Posts by chewitt

    True "bricking" of the box requires physical hardware damage, but flashing an incompatible u-boot will leave the box in a software state which is challenging for most users to self-recover from. Amlogic silicon normally prioritises emmc boot; so flashing something that won't boot to emmc results in an endless boot-failure loop. UART cables aren't the solution; although they will allow you to see what's happening and confirm the endless loop. If we assume you don't have a special HDMI boot dongle or SDIO debug board the only way to stop emmc boot is shorting pins on the emmc chip to electrically disable it; thus allowing boot to progress to the next step which is checking for boot firmware on SD or USB media. Most Android recovery images won't fully boot from SD/USB media, but as long as you can get u-boot itself to run the device should then show up in Amlogic flashing tools again. You'll find more info on shorting emmc pins in other forums: flashing Android images to Android boxes isn't really a LibreELEC problem to solve.
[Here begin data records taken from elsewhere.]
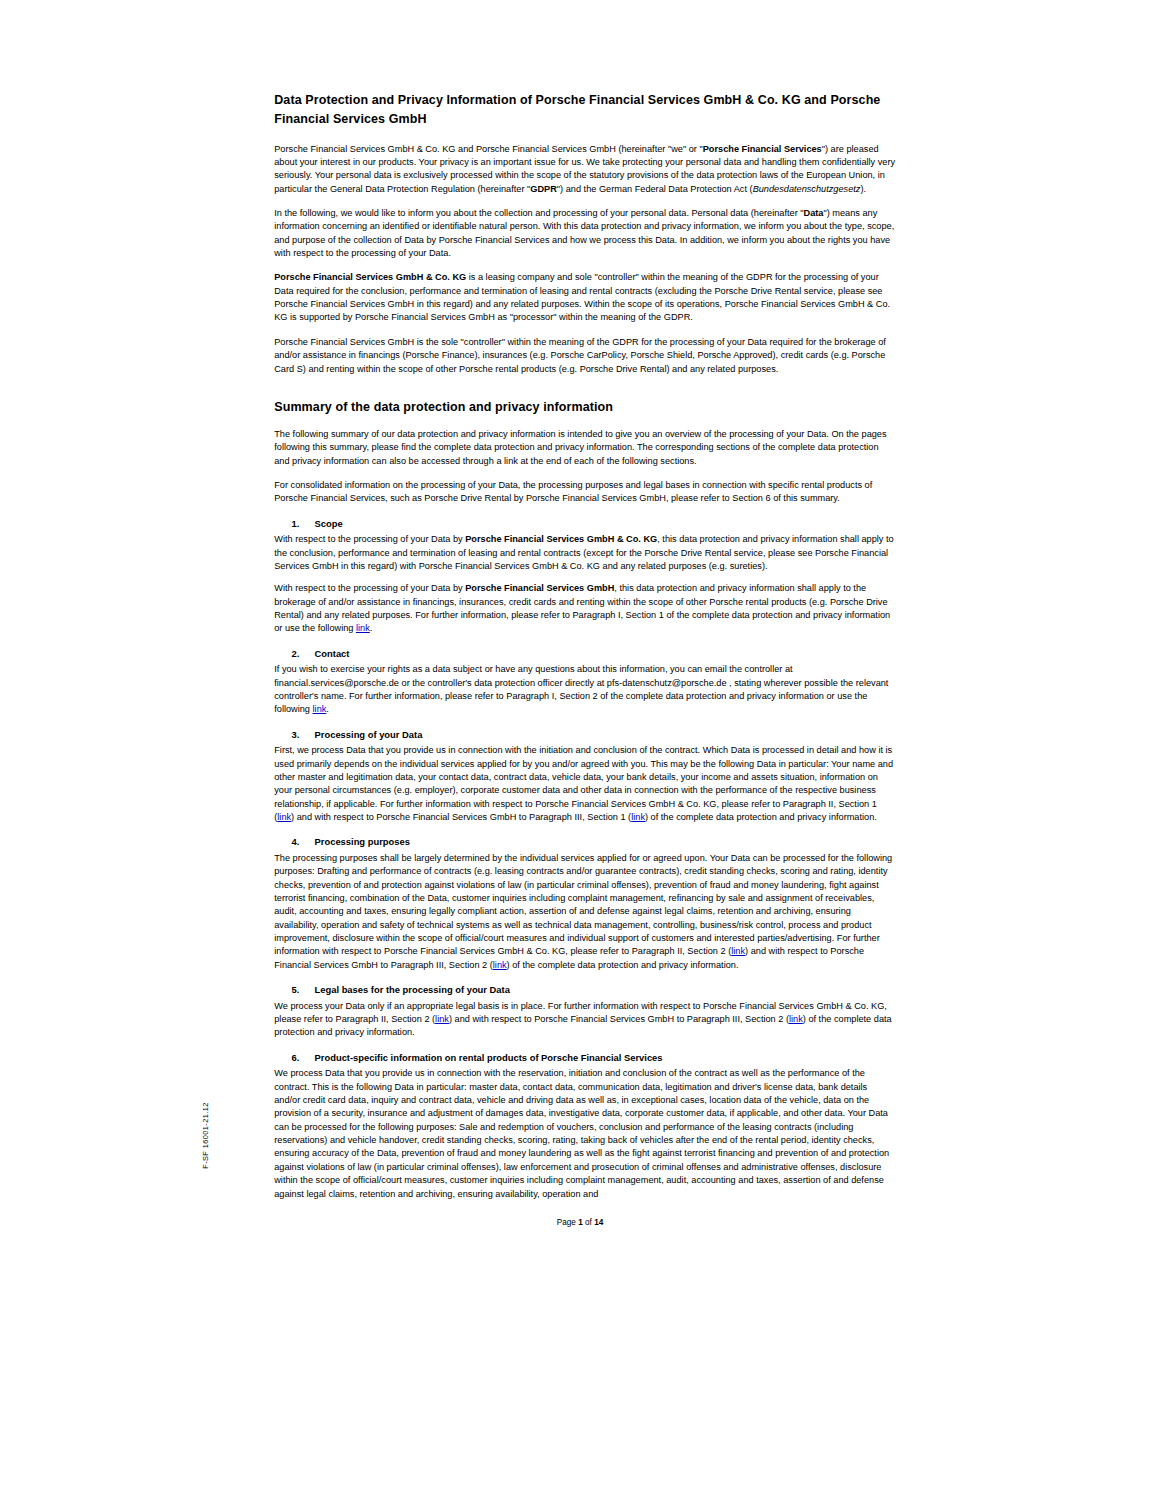Data Protection and Privacy Information of Porsche Financial Services GmbH & Co. KG and Porsche Financial Services GmbH
Porsche Financial Services GmbH & Co. KG and Porsche Financial Services GmbH (hereinafter "we" or "Porsche Financial Services") are pleased about your interest in our products. Your privacy is an important issue for us. We take protecting your personal data and handling them confidentially very seriously. Your personal data is exclusively processed within the scope of the statutory provisions of the data protection laws of the European Union, in particular the General Data Protection Regulation (hereinafter "GDPR") and the German Federal Data Protection Act (Bundesdatenschutzgesetz).
In the following, we would like to inform you about the collection and processing of your personal data. Personal data (hereinafter "Data") means any information concerning an identified or identifiable natural person. With this data protection and privacy information, we inform you about the type, scope, and purpose of the collection of Data by Porsche Financial Services and how we process this Data. In addition, we inform you about the rights you have with respect to the processing of your Data.
Porsche Financial Services GmbH & Co. KG is a leasing company and sole "controller" within the meaning of the GDPR for the processing of your Data required for the conclusion, performance and termination of leasing and rental contracts (excluding the Porsche Drive Rental service, please see Porsche Financial Services GmbH in this regard) and any related purposes. Within the scope of its operations, Porsche Financial Services GmbH & Co. KG is supported by Porsche Financial Services GmbH as "processor" within the meaning of the GDPR.
Porsche Financial Services GmbH is the sole "controller" within the meaning of the GDPR for the processing of your Data required for the brokerage of and/or assistance in financings (Porsche Finance), insurances (e.g. Porsche CarPolicy, Porsche Shield, Porsche Approved), credit cards (e.g. Porsche Card S) and renting within the scope of other Porsche rental products (e.g. Porsche Drive Rental) and any related purposes.
Summary of the data protection and privacy information
The following summary of our data protection and privacy information is intended to give you an overview of the processing of your Data. On the pages following this summary, please find the complete data protection and privacy information. The corresponding sections of the complete data protection and privacy information can also be accessed through a link at the end of each of the following sections.
For consolidated information on the processing of your Data, the processing purposes and legal bases in connection with specific rental products of Porsche Financial Services, such as Porsche Drive Rental by Porsche Financial Services GmbH, please refer to Section 6 of this summary.
1. Scope
With respect to the processing of your Data by Porsche Financial Services GmbH & Co. KG, this data protection and privacy information shall apply to the conclusion, performance and termination of leasing and rental contracts (except for the Porsche Drive Rental service, please see Porsche Financial Services GmbH in this regard) with Porsche Financial Services GmbH & Co. KG and any related purposes (e.g. sureties).
With respect to the processing of your Data by Porsche Financial Services GmbH, this data protection and privacy information shall apply to the brokerage of and/or assistance in financings, insurances, credit cards and renting within the scope of other Porsche rental products (e.g. Porsche Drive Rental) and any related purposes. For further information, please refer to Paragraph I, Section 1 of the complete data protection and privacy information or use the following link.
2. Contact
If you wish to exercise your rights as a data subject or have any questions about this information, you can email the controller at financial.services@porsche.de or the controller's data protection officer directly at pfs-datenschutz@porsche.de , stating wherever possible the relevant controller's name. For further information, please refer to Paragraph I, Section 2 of the complete data protection and privacy information or use the following link.
3. Processing of your Data
First, we process Data that you provide us in connection with the initiation and conclusion of the contract. Which Data is processed in detail and how it is used primarily depends on the individual services applied for by you and/or agreed with you. This may be the following Data in particular: Your name and other master and legitimation data, your contact data, contract data, vehicle data, your bank details, your income and assets situation, information on your personal circumstances (e.g. employer), corporate customer data and other data in connection with the performance of the respective business relationship, if applicable. For further information with respect to Porsche Financial Services GmbH & Co. KG, please refer to Paragraph II, Section 1 (link) and with respect to Porsche Financial Services GmbH to Paragraph III, Section 1 (link) of the complete data protection and privacy information.
4. Processing purposes
The processing purposes shall be largely determined by the individual services applied for or agreed upon. Your Data can be processed for the following purposes: Drafting and performance of contracts (e.g. leasing contracts and/or guarantee contracts), credit standing checks, scoring and rating, identity checks, prevention of and protection against violations of law (in particular criminal offenses), prevention of fraud and money laundering, fight against terrorist financing, combination of the Data, customer inquiries including complaint management, refinancing by sale and assignment of receivables, audit, accounting and taxes, ensuring legally compliant action, assertion of and defense against legal claims, retention and archiving, ensuring availability, operation and safety of technical systems as well as technical data management, controlling, business/risk control, process and product improvement, disclosure within the scope of official/court measures and individual support of customers and interested parties/advertising. For further information with respect to Porsche Financial Services GmbH & Co. KG, please refer to Paragraph II, Section 2 (link) and with respect to Porsche Financial Services GmbH to Paragraph III, Section 2 (link) of the complete data protection and privacy information.
5. Legal bases for the processing of your Data
We process your Data only if an appropriate legal basis is in place. For further information with respect to Porsche Financial Services GmbH & Co. KG, please refer to Paragraph II, Section 2 (link) and with respect to Porsche Financial Services GmbH to Paragraph III, Section 2 (link) of the complete data protection and privacy information.
6. Product-specific information on rental products of Porsche Financial Services
We process Data that you provide us in connection with the reservation, initiation and conclusion of the contract as well as the performance of the contract. This is the following Data in particular: master data, contact data, communication data, legitimation and driver's license data, bank details and/or credit card data, inquiry and contract data, vehicle and driving data as well as, in exceptional cases, location data of the vehicle, data on the provision of a security, insurance and adjustment of damages data, investigative data, corporate customer data, if applicable, and other data. Your Data can be processed for the following purposes: Sale and redemption of vouchers, conclusion and performance of the leasing contracts (including reservations) and vehicle handover, credit standing checks, scoring, rating, taking back of vehicles after the end of the rental period, identity checks, ensuring accuracy of the Data, prevention of fraud and money laundering as well as the fight against terrorist financing and prevention of and protection against violations of law (in particular criminal offenses), law enforcement and prosecution of criminal offenses and administrative offenses, disclosure within the scope of official/court measures, customer inquiries including complaint management, audit, accounting and taxes, assertion of and defense against legal claims, retention and archiving, ensuring availability, operation and
F-SF 16001-21.12
Page 1 of 14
    Could you help me please with that?

    On most boxes invoking recovery boot mode causes the box to search for autoscript files or simple boot.scr which we use to hook the boot process. If your Android 6 firmware erased that you'll need to connect uart cables to the board (soldering the uart pins if needed) to interrrupt u-boot and edit the environment to reinstate the required search behaviour. The bootscript content in https://github.com/LibreELEC/Libr…_autoscript.src should be what you need to add. I forget if you can edit the environment from Android .. it's years since I wasted any time on vendor kernel things.

    There are some rough edges to NTFS support since we switched from NTFS-3G to in-kernel drivers with LE11. However that should only result in the mounted NTFS volume being marked "dirty" needing chkdsk.exe to clear the dirty state. We haven't seen reports where volumes or the underlying partition data have been trashed. Most partition schemes also maintain multiple copies of tables to prevent against total loss (or to at least make restore easier) so if those are also missing I'd be suspecting a more serious problem with the storage (favourites would be power and firmware issues): I note that LE deliberately doesn't support any form of software RAID so it must be done in hardware (which means RAID config is nothing to do with our software).

    Partition data can be backed up with a script that uses "dd" to copy the first few MB of disk to a file. You then need to script that being sent off-box or stored on a separate storage device. You can automate script execution with cron or a systemd timer.

    So can we confirm that all p271 boxes are Mali 450-MP2 and should use meson-gxl-s905l-p271.dtb from your images ?

    The current assumption is that p271 is the "3" variant and p261 is the "2" variant, so I need to switch the numbering else p271 will try to use 3x Mali cores and everything will lock-up when the hardware probes. I'll let you know when that switch is done.

    What does the case on your box look like? .. Amazon UAE has some cheap S905L devices so I might get one to run experiments on the audio problem. That needs to be resolved before I think about trying to upstream anything.

    I have a hunch it's down to media type, as I don't see 'gaps' in playback with normal mp3 tracks but do occasionally hear them with WAV files (used for DTS albums) sometimes; more noticeably when tracks have large filesizes and/or when I ripped an album to a single large file and not individual tracks. I also have some badly ripped mp3's from the early 2000's that have legitimate silence in them (annoyingly).. it was a thing sometimes back then. Otherwise there's no setting for gapless playback, it's the default.

    RPi5 has a power on/off button and the Flirc case (shipping soon) will be decent (and there are others). For sure it's not the perfect hardware for everyone's taste, but it has the best software support by noticeable margin and that's the most critical factor for daily-driver usage with LE/Kodi. NUC's started out as a solid piece of kit and their reputation is built on that, but in the last few years as Intel bred chipsets faster than people wrote drivers for them it's been less smooth sailing and the current experience does not live up to past reputation. I think some of the cheaper mini-PC devices devices that ship these days have promise, but I think software support needs to improve in multiple places before you'll see project staff singing their praises.

    I've noticed some glitches playing things back but I haven't had time to investigate properly. I have a hunch this is related to Kodi rendering and not the codecs; though those definitely have their own issues too and that's what shows in the system log. Over time the surrounding kernel keeps moving forwards so the lack of codec maintenance means differences start to creep in, causing minor regressions until eventually something more fundamental breaks. There's an issue with buffers not being free'd which will cause the device to run out of memory over time, and there are other things too.

    The other hardware device that isn't working correctly is the rtc chip, which doesn't report any time data. If the boxes use a coin cell batter that can be removed, remove it and it might show different log messages. If it's a soldered one that's not possible but the thought it that low/under voltage might results in bad or no values being readable.

    Thanks for confirming WiFi works again.

    It'll be more work to create and maintain an add-on than to simply rebase the one-line/one-commit change to enable/include the package in a self-built image. The add-on would only work for your post-boot use-case whereas iscsi is more commonly used for early-boot things (albeit not within LE as I don't recall anyone complaining when we dropped it from the image).